> Job: Please rewrite every one of the records below, swapping "measure-cli" for "gauge-reader" and changing nothing else. Leave the pictures out of your answer.

Stored items
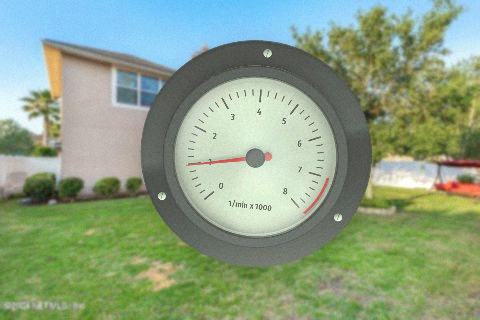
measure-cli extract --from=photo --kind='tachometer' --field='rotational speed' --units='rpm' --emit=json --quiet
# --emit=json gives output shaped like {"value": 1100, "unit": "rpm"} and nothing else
{"value": 1000, "unit": "rpm"}
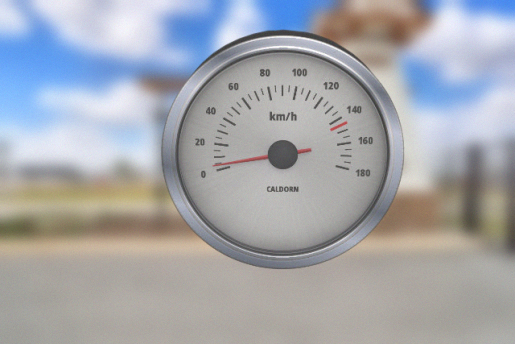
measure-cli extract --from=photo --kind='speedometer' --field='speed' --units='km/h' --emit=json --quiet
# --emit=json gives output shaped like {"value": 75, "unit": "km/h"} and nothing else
{"value": 5, "unit": "km/h"}
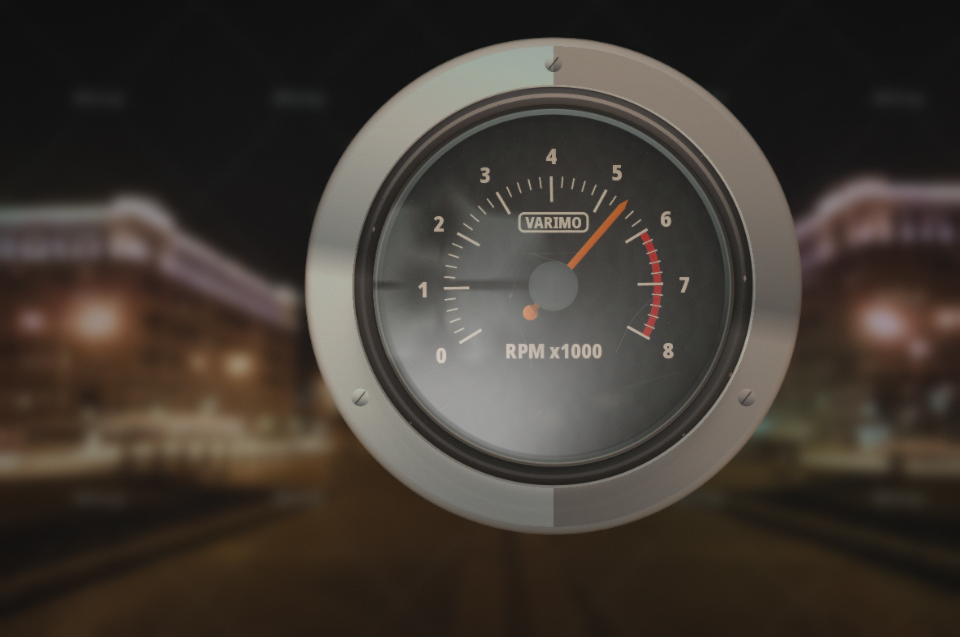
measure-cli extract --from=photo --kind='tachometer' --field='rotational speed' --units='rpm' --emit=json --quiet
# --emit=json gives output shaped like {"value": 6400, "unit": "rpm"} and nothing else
{"value": 5400, "unit": "rpm"}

> Solved exercise:
gauge-reader extract --from=photo --kind='tachometer' --field='rotational speed' --units='rpm' --emit=json --quiet
# --emit=json gives output shaped like {"value": 1100, "unit": "rpm"} and nothing else
{"value": 1000, "unit": "rpm"}
gauge-reader extract --from=photo --kind='speedometer' --field='speed' --units='km/h' --emit=json --quiet
# --emit=json gives output shaped like {"value": 75, "unit": "km/h"} and nothing else
{"value": 5, "unit": "km/h"}
gauge-reader extract --from=photo --kind='tachometer' --field='rotational speed' --units='rpm' --emit=json --quiet
# --emit=json gives output shaped like {"value": 6400, "unit": "rpm"} and nothing else
{"value": 5400, "unit": "rpm"}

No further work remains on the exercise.